I also got to know Laura Bush when she invited Greta Van Susteren and me to travel with her to the Middle East to launch a breast cancer awareness program in four countries. People say you can learn about a person's character by playing golf with them. The same is true about traveling together, especially under challenging conditions. It wasn't like dodging bullets in Bosnia, mind you, but sharing close quarters with Secret Service snipers provides its own sort of bonding tension.

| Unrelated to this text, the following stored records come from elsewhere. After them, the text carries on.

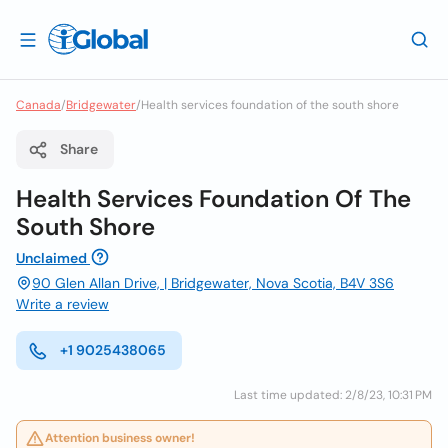
Canada
/
Bridgewater
/
Health services foundation of the south shore
Share
Health Services Foundation Of The
South Shore
Unclaimed
90 Glen Allan Drive, | Bridgewater, Nova Scotia, B4V 3S6
Write a review
+1 9025438065
Last time updated: 2/8/23, 10:31 PM
Attention business owner!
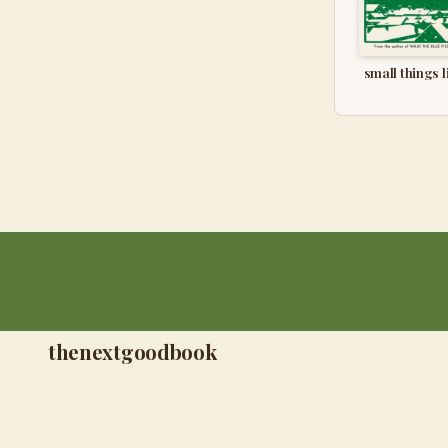
small things l
thenextgoodbook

More to the point, observing Laura Bush navigate the uber-man's world of the Middle East putting kings and sheiks at ease while lifting terrified women from despair by her reassuring presence was inspiring. Mrs. Bush didn't get as much recognition for her efforts on this side of the world as she deserved, but seeking such attention was never her point.
And now comes Jeb.
Though I've not met him, I formed an impression of Jeb Bush during the 2012 Republican National Convention in Tampa when I heard him speak at a small reception. Predisposed neither to like nor dislike him, I was immediately impressed. Without notes, he was eloquent, thoughtful, fluent in policy yet plainspoken, accessible and utterly free of artifice or guile. I remember thinking at the time: If the American people could hear him, they would like him.
They finally got to hear him Monday as he launched his presidential campaign. We'll soon know whether my instincts were right. As to the dynasty question, Bush settled the issue, indirectly and cleverly: "The presidency," he said, "should not be passed on from one liberal to the next."
Classy. And the real point, after all.